Como pode a vontade de poder agir no passado? Disse Zaratustra no discurso «Da Redenção» redimir o passado significa transformar tudo o que «era» num «assim o quis». Pareceria que a vontade é impotente para trás, prisioneira do tempo que flui do futuro para o passado, o que é inexorável, mas o que faz é uma afirmação positiva, não uma resignação. Esse é o amor fati, o amor pelo destino que integra o eterno retorno.

Sara Ortiz Rous
Publicado na Revista Esfinge em 1 de dezembro de 2022

Bibliografia:

CAMPIONI, Giuliano (2014): «Gaya ciência» y «gay saber» en la filosofía de Nietzsche, en Guía Comares de Nietzsche, ed. de Jesús Conill-Sancho y Diego Sánchez Meca.
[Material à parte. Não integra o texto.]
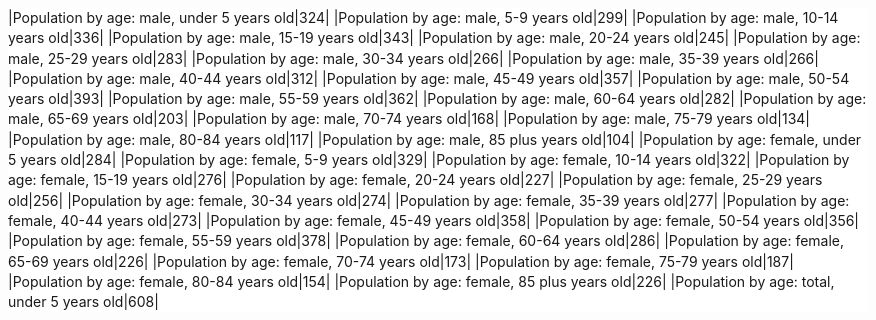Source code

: |Population by age: male, under 5 years old|324|
|Population by age: male, 5-9 years old|299|
|Population by age: male, 10-14 years old|336|
|Population by age: male, 15-19 years old|343|
|Population by age: male, 20-24 years old|245|
|Population by age: male, 25-29 years old|283|
|Population by age: male, 30-34 years old|266|
|Population by age: male, 35-39 years old|266|
|Population by age: male, 40-44 years old|312|
|Population by age: male, 45-49 years old|357|
|Population by age: male, 50-54 years old|393|
|Population by age: male, 55-59 years old|362|
|Population by age: male, 60-64 years old|282|
|Population by age: male, 65-69 years old|203|
|Population by age: male, 70-74 years old|168|
|Population by age: male, 75-79 years old|134|
|Population by age: male, 80-84 years old|117|
|Population by age: male, 85 plus years old|104|
|Population by age: female, under 5 years old|284|
|Population by age: female, 5-9 years old|329|
|Population by age: female, 10-14 years old|322|
|Population by age: female, 15-19 years old|276|
|Population by age: female, 20-24 years old|227|
|Population by age: female, 25-29 years old|256|
|Population by age: female, 30-34 years old|274|
|Population by age: female, 35-39 years old|277|
|Population by age: female, 40-44 years old|273|
|Population by age: female, 45-49 years old|358|
|Population by age: female, 50-54 years old|356|
|Population by age: female, 55-59 years old|378|
|Population by age: female, 60-64 years old|286|
|Population by age: female, 65-69 years old|226|
|Population by age: female, 70-74 years old|173|
|Population by age: female, 75-79 years old|187|
|Population by age: female, 80-84 years old|154|
|Population by age: female, 85 plus years old|226|
|Population by age: total, under 5 years old|608|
Granada, Editorial Comares, 71-91

D’IORI, Paolo (2006): El eterno retorno: génesis e interpretación; Cuadernos Nietzsche, CNRS, París, págs. 157-207.

NIETZSCHE, Friedrich (2011): Así habló Zaratustra. Edición, traducción y notas de Andrés Sánchez Pascual, Madrid, Alianza.

NIETZSCHE, Friedrich (2016): Ecce Homo. Edición, traducción y notas de Manuel Barrios Casares, Madrid, Tecnos.

NIETZSCHE, Friedrich (2016): La gaya ciencia. Edición, traducción y notas de Juan Luis Vermal, Madrid, Tecnos.

SÁNCHEZ MECA, Diego (2018): El itinerario intelectual de Nietzsche, Madrid, Tecnos.